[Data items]
________________________________________
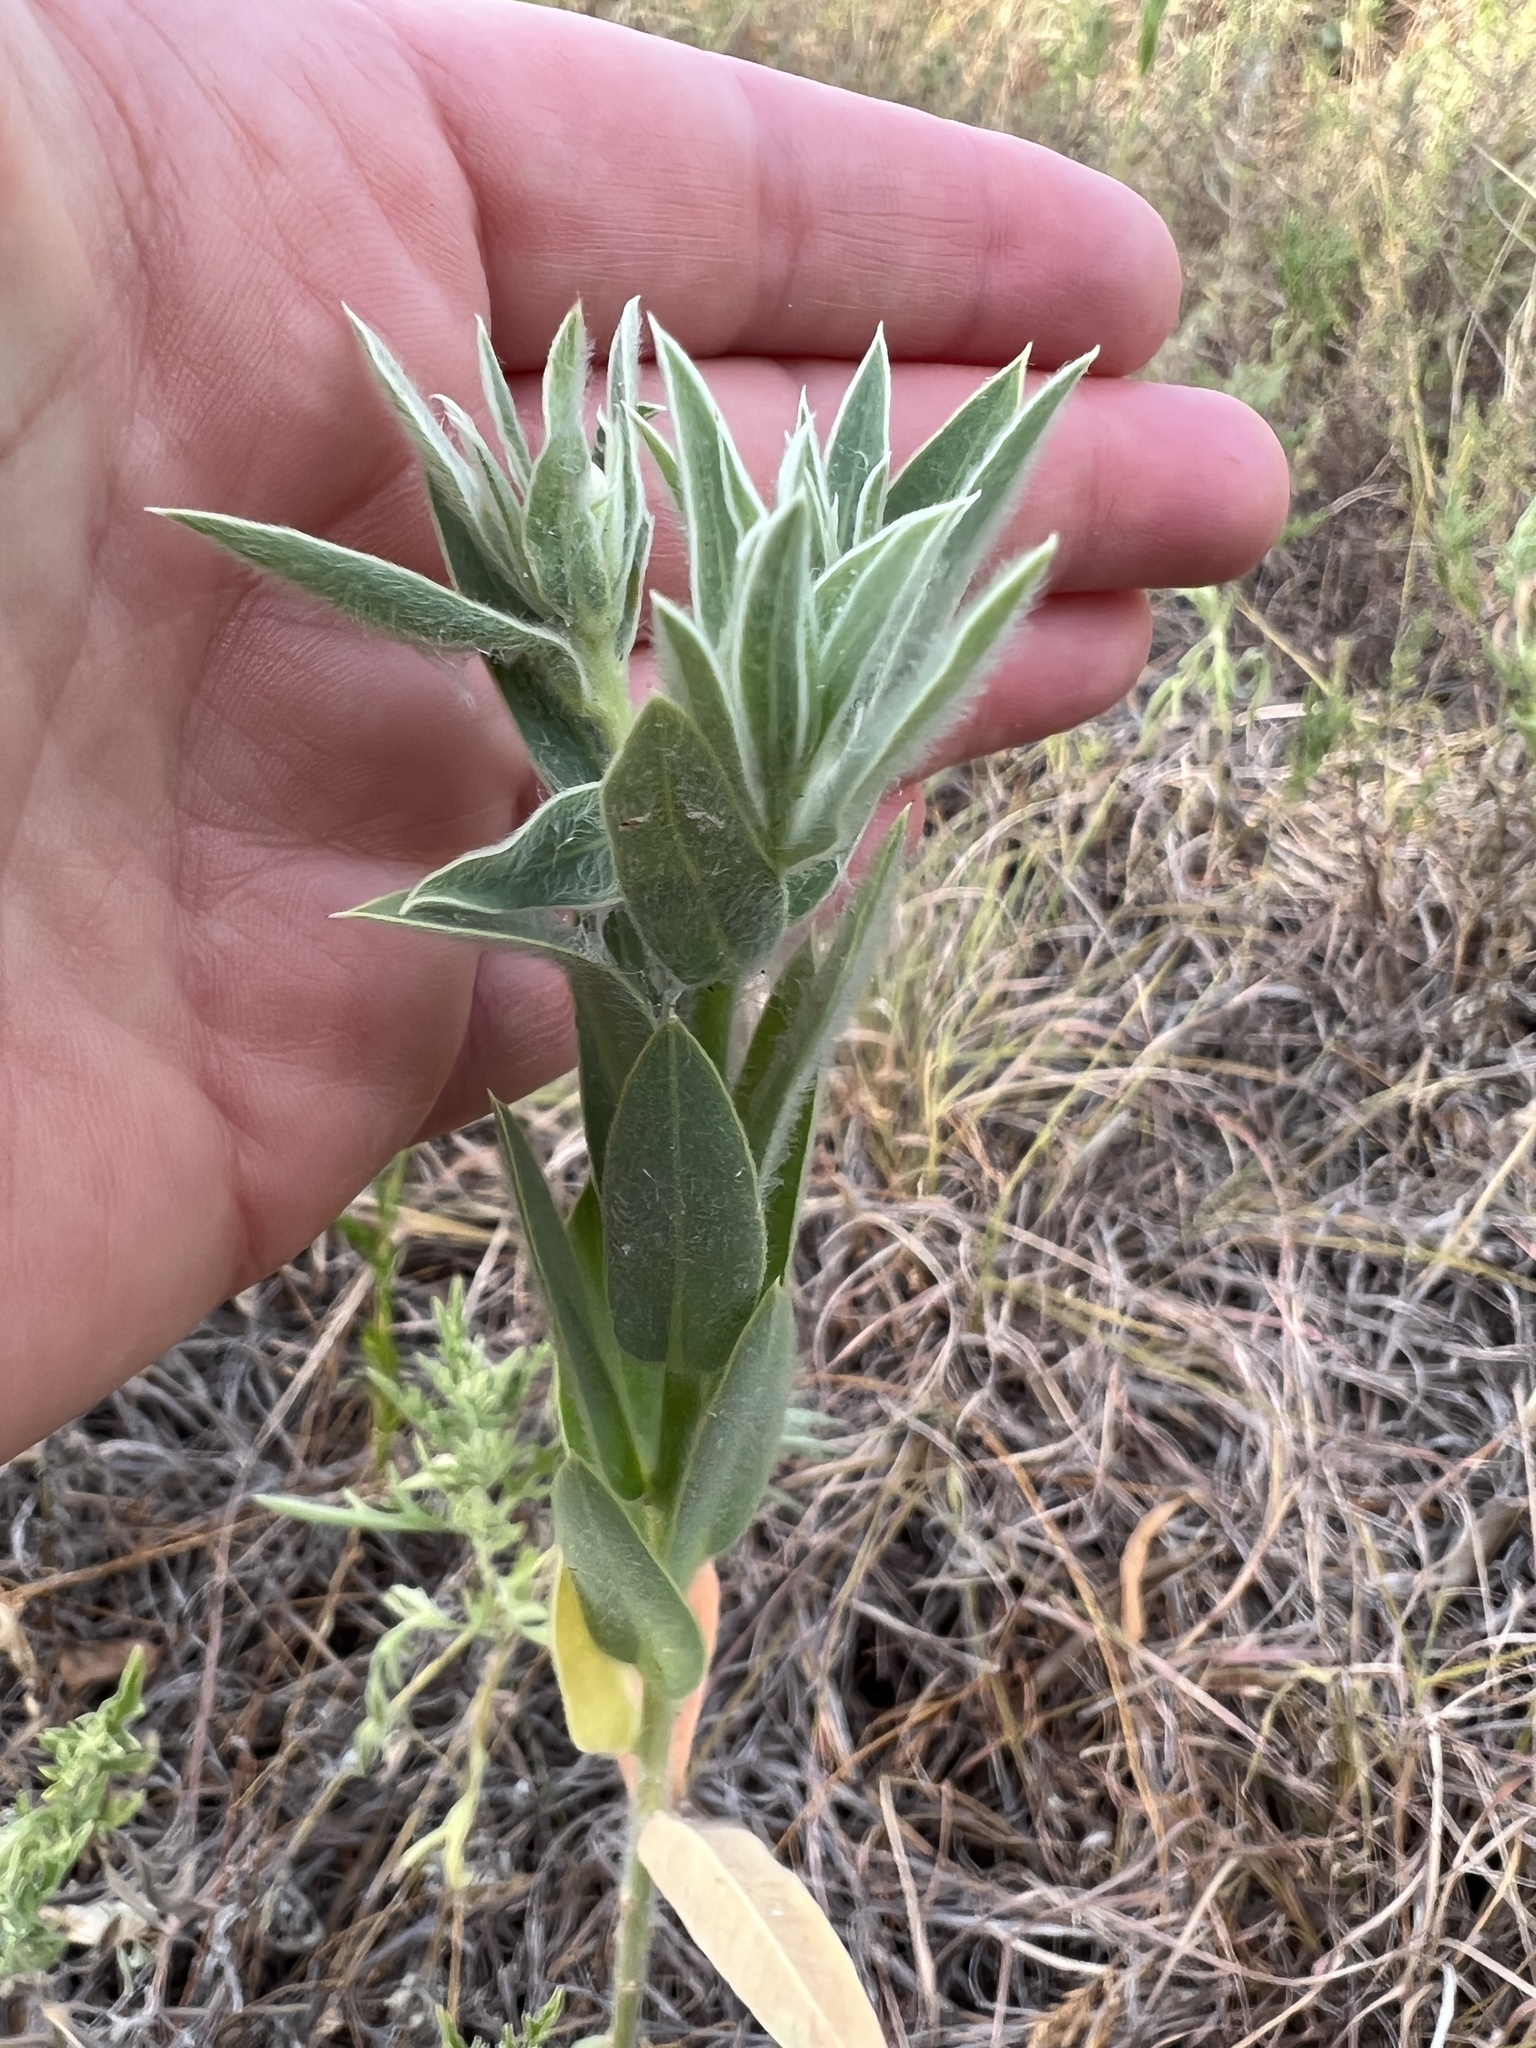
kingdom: Plantae
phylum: Tracheophyta
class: Magnoliopsida
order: Malpighiales
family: Euphorbiaceae
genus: Euphorbia
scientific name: Euphorbia bicolor
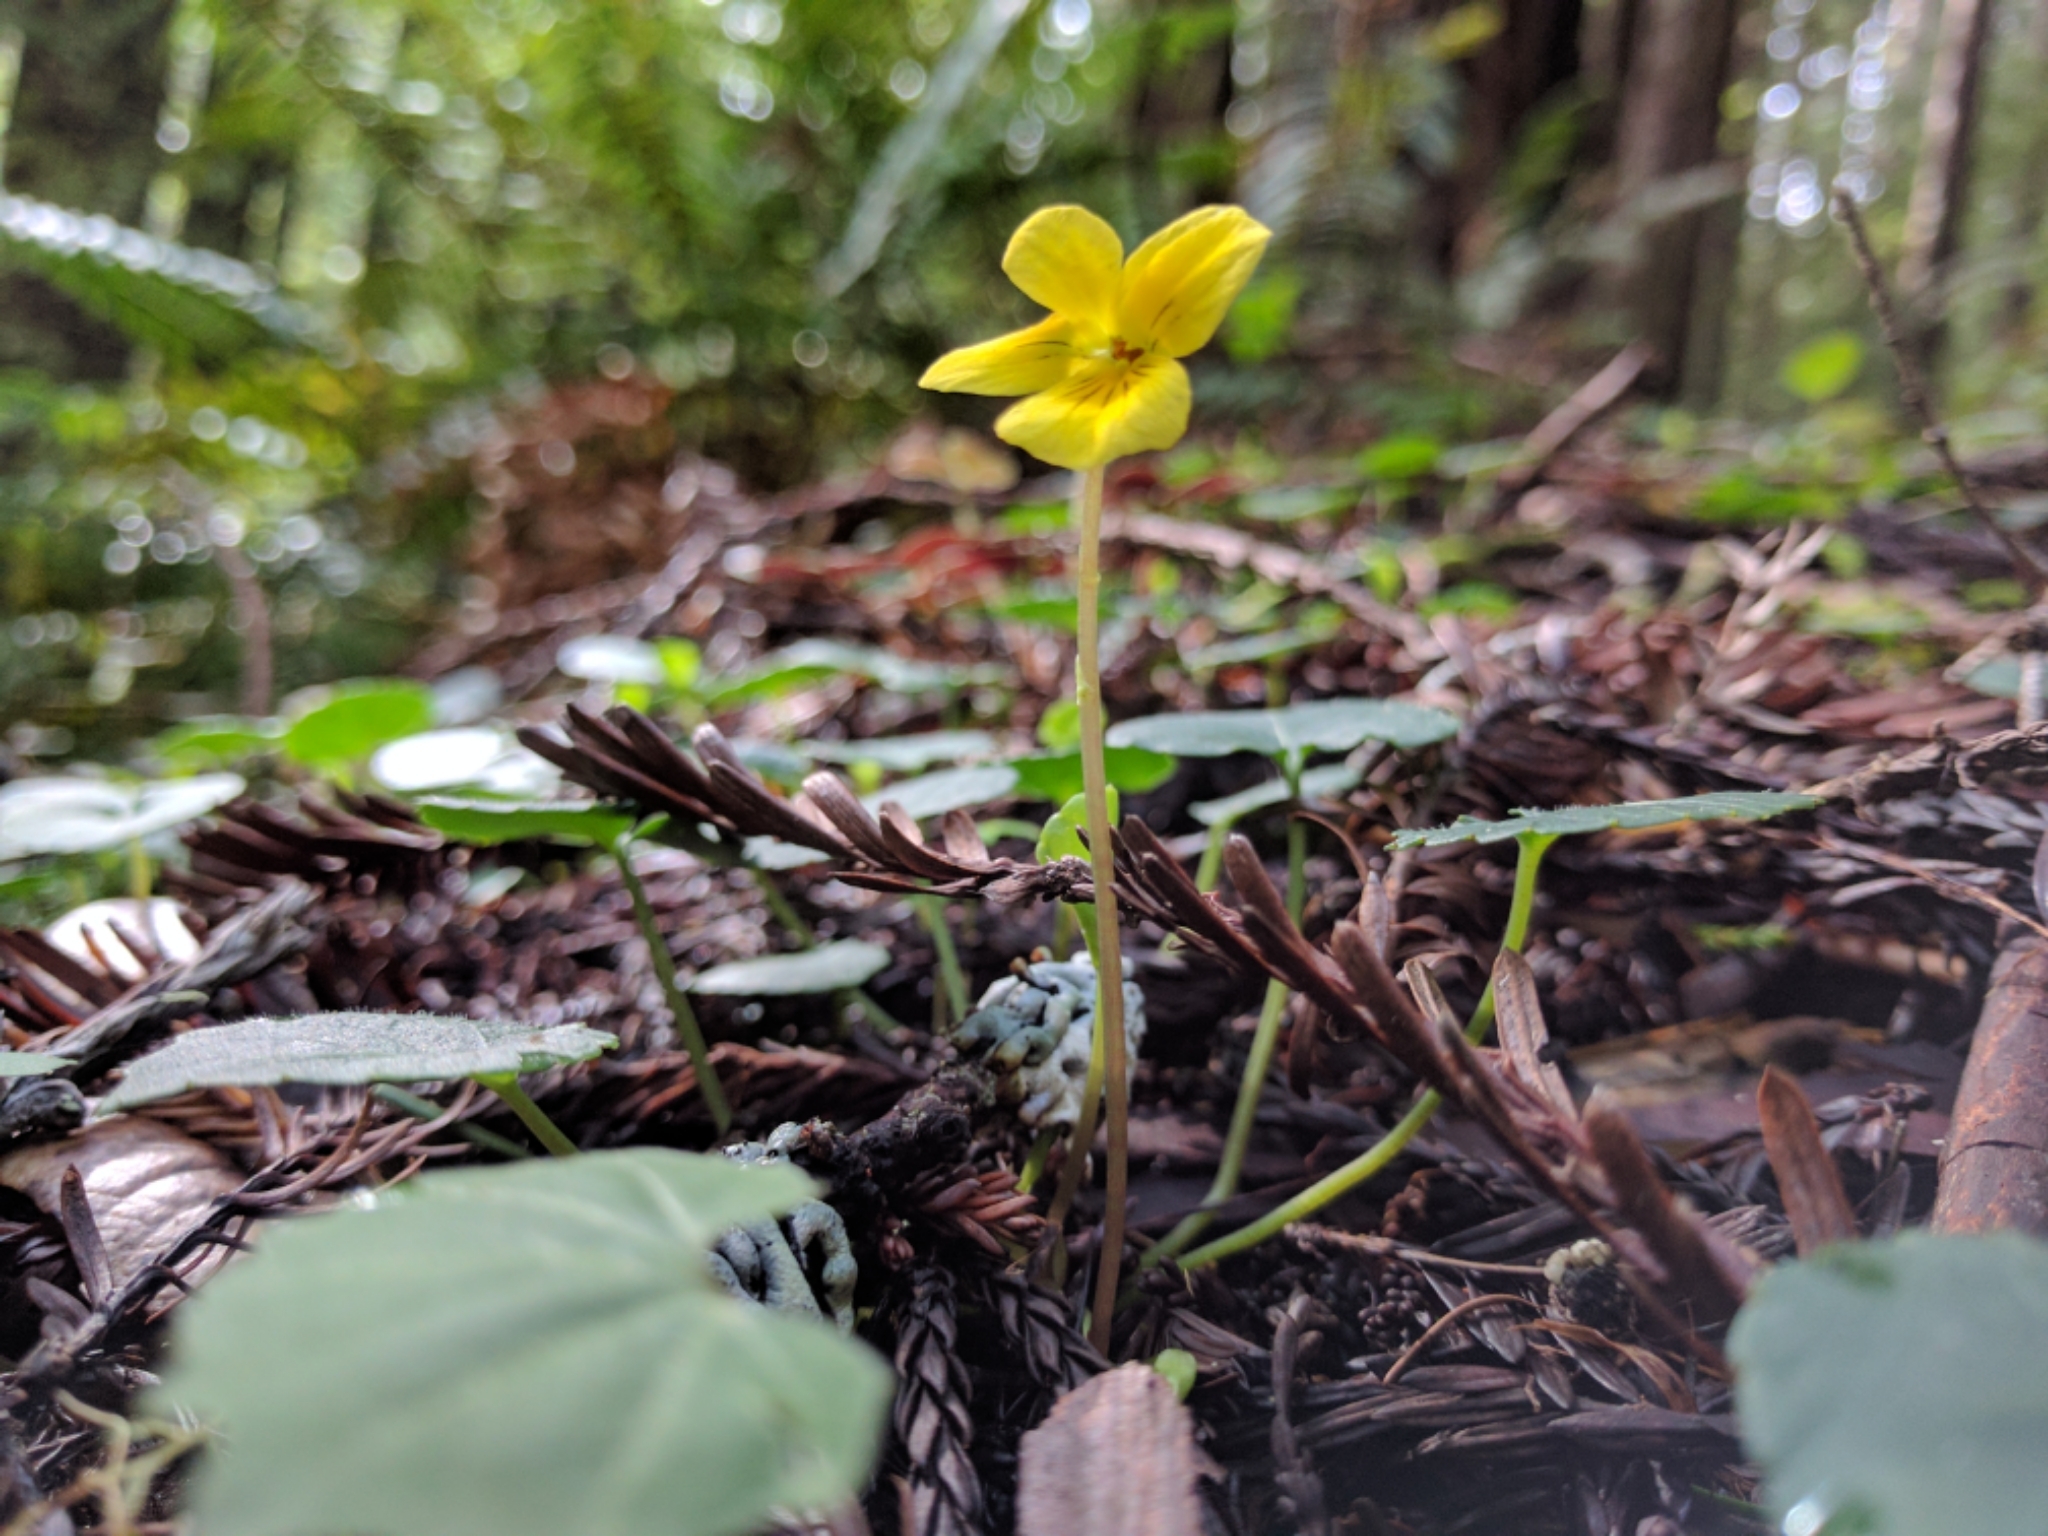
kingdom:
________________________________________
Write out every line of the listing above word for word, omitting the pictures.

[Written answer]
kingdom: Plantae
phylum: Tracheophyta
class: Magnoliopsida
order: Malpighiales
family: Euphorbiaceae
genus: Euphorbia
scientific name: Euphorbia bicolor
kingdom:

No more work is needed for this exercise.